You are given two linked lists representing two non-negative numbers. The digits are stored in reverse order and each of their nodes contain a single digit. Add the two numbers and return it as a linked list.

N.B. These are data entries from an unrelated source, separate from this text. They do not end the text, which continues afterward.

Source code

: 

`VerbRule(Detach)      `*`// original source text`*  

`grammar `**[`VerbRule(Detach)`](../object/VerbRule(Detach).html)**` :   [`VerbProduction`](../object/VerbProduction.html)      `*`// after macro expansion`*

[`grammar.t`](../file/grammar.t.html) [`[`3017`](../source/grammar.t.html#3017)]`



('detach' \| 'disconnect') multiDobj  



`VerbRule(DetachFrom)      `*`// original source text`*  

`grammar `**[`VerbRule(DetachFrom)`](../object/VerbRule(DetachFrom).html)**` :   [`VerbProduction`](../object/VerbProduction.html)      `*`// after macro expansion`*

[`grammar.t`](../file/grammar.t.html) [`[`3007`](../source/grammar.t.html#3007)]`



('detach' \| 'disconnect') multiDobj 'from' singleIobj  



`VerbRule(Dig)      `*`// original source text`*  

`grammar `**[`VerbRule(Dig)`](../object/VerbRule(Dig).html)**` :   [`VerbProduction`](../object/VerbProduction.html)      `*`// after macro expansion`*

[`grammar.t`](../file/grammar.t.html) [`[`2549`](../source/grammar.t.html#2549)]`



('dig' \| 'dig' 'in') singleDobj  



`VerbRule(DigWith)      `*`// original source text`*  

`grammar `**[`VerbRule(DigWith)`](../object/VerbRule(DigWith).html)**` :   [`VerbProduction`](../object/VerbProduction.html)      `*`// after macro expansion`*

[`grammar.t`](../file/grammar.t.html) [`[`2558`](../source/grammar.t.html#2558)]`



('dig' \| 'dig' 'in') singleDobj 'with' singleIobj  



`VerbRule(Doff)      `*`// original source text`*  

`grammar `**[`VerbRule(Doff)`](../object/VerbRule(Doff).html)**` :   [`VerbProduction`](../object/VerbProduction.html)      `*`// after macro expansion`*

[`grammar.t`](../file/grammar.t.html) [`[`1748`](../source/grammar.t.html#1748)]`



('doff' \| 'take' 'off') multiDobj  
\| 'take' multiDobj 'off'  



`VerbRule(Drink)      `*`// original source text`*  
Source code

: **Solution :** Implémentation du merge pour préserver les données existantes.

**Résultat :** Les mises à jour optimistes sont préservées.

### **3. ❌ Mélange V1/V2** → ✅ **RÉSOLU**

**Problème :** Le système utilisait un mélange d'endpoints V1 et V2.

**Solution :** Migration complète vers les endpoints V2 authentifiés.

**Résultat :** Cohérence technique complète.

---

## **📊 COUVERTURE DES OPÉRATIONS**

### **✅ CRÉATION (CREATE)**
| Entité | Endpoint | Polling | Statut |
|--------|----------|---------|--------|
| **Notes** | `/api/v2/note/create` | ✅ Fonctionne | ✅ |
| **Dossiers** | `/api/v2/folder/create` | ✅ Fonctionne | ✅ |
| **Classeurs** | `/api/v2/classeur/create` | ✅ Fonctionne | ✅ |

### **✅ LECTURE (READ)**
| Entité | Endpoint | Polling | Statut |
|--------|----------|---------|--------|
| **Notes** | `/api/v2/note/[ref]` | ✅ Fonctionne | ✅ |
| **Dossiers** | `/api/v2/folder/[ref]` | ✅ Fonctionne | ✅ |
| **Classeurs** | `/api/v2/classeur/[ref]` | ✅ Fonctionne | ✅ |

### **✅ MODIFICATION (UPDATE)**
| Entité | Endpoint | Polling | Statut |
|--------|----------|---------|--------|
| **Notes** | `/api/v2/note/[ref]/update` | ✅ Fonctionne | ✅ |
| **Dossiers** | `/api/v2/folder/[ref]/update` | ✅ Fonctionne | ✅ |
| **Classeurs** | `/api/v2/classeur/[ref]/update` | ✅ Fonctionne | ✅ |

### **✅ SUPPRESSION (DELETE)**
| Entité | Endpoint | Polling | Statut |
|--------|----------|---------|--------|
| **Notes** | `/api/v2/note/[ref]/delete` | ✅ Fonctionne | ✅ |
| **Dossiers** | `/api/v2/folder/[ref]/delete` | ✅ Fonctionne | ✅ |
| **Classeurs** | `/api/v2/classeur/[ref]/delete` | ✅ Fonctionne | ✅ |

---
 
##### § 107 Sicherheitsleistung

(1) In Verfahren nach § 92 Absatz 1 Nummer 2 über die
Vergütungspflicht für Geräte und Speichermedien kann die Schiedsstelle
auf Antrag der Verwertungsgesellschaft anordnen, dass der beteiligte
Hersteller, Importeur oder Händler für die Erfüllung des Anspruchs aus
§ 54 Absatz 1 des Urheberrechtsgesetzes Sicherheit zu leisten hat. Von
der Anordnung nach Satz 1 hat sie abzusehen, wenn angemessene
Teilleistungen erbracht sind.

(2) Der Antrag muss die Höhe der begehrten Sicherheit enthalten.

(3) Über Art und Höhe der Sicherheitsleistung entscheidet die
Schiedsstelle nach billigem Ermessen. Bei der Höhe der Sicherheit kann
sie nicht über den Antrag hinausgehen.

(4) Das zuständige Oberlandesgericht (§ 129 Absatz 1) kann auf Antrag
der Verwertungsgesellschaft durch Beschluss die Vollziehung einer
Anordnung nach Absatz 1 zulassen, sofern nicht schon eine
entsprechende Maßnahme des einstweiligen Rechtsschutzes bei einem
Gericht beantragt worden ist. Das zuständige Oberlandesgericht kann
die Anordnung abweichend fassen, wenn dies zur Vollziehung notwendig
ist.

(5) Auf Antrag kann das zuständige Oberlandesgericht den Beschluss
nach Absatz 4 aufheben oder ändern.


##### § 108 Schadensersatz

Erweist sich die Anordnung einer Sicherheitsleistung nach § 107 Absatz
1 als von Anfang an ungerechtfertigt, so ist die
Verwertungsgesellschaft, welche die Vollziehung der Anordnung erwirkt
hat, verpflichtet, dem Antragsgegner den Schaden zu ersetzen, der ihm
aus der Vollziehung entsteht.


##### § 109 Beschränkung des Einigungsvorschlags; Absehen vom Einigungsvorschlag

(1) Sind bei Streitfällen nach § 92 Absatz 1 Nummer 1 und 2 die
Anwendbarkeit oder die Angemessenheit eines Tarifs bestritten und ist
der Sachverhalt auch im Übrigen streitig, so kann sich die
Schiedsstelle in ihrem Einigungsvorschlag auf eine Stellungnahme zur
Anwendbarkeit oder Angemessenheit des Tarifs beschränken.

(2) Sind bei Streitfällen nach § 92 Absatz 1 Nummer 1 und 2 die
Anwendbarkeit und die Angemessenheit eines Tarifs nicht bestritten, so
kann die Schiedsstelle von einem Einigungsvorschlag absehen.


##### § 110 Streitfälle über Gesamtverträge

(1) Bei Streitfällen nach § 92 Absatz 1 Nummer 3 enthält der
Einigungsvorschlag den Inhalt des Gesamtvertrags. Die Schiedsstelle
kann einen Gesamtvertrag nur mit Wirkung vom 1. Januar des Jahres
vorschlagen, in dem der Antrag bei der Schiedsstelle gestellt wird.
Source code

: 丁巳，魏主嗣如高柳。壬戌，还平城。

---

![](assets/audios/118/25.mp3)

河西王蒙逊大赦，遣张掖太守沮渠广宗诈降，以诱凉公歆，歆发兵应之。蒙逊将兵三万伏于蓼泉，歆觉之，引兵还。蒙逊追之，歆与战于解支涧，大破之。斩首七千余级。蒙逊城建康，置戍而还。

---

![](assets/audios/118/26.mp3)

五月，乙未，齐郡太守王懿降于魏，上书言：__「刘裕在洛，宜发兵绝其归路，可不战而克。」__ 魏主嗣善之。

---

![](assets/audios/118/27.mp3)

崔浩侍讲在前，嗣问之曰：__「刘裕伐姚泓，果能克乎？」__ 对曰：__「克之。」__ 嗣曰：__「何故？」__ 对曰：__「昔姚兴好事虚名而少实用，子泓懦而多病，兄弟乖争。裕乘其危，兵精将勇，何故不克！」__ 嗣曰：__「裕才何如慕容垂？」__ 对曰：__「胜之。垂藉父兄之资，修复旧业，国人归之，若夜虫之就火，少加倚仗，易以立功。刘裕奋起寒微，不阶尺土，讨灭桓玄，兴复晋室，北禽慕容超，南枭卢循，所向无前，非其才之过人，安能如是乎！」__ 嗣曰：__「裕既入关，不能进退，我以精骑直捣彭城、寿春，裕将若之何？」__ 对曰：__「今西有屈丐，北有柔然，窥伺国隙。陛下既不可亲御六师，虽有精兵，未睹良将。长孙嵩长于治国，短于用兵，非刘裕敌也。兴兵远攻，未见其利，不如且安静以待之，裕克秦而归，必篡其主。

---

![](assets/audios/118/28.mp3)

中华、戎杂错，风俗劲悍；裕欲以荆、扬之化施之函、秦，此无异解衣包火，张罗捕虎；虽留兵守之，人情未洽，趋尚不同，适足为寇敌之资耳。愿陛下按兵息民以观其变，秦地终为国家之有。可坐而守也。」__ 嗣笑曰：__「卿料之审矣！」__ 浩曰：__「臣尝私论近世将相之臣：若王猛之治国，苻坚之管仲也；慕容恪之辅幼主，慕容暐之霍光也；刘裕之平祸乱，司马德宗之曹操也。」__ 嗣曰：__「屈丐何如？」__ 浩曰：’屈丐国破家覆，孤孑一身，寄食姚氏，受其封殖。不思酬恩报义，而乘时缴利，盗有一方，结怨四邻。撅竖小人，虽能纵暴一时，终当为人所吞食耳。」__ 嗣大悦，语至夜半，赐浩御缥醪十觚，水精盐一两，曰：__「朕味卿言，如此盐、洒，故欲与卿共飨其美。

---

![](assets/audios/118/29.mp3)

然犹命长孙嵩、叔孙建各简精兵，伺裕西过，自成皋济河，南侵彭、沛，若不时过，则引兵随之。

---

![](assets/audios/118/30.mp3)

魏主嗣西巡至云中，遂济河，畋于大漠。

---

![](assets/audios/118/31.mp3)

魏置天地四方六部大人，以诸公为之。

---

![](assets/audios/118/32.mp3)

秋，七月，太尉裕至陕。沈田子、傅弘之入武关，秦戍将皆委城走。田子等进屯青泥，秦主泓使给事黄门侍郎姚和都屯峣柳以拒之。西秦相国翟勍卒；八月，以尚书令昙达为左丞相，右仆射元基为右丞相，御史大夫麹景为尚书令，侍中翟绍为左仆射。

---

Input: (2 -> 4 -> 3) + (5 -> 6 -> 4)
Output: 7 -> 0 -> 8
此题着实不难,然考虑甚多. 边界情况种种, 不一而足, 耗时亦两小时, 实感愧怍.
/**
* Definition for singly-linked list.
* struct ListNode {
* int val;
* ListNode *next;
* ListNode(int x) : val(x), next(NULL) {}
* };
*/
class Solution {
public:
/* ListNode *reverseList(ListNode *head)
{
if(!head||!head->next)
return head;
ListNode *p,*q,*r;
p = NULL;
q = head;
r = head->next;
while(r)
{
q->next = p;
p = q;
q = r;
r = r->next;
}
return q;
}
*/
ListNode *addTwoNumbers(ListNode *l1, ListNode *l2)
{
ListNode *p1, *p2;
//p1 = reverseList(l1);
//p2 = reverseList(l2);
p1 = l1;
p2 = l2;
if(!p1) return p2;
if(!p2) return p1;
if(!p1->next&&!p2->next)
{
if(p1->val+p2->val<10)
{
p1->val += p2->val;
return p1;
}
else
{
p1->val = (p1->val+p2->val)%10;
p2->val = 1;
p1->next = p2;
return p1;
}
}
int carry = 0;
ListNode *p = NULL;
ListNode *newHead = NULL;
ListNode *pNext = NULL;
while(p1&&p2)
{
pNext = new ListNode(0);
if(!p)
{
p = pNext;
newHead = p;
}
else
{
p->next = pNext;
p = pNext;
}
pNext->val = (p1->val+p2->val+carry)%10;
carry = (p1->val+p2->val+carry)/10;
if(!p1->next&&!p2->next) //{5},{5}
{
if(carry == 1)
{
pNext = new ListNode(1);
p->next = pNext;
return newHead;
}
}
p1 = p1->next;
p2 = p2->next;
}
if(!p1)
{
while(p2)
{
pNext = new ListNode(0);
pNext->val = (p2->val+carry)%10;
carry = (p2->val+carry)/10;
p2 = p2->next;
p->next = pNext;
p = pNext;
}
if(carry == 1)
{
pNext = new ListNode(1);
p->next = pNext;
}
}
if(!p2)
{
while(p1)
{
pNext = new ListNode(0);
pNext->val = (p1->val+carry)%10;
carry = (p1->val+carry)/10;
p1 = p1->next;
p->next = pNext;
p = pNext;
}
if(carry == 1)
{
pNext = new ListNode(1);
p->next = pNext;
}
}
return newHead;
}
};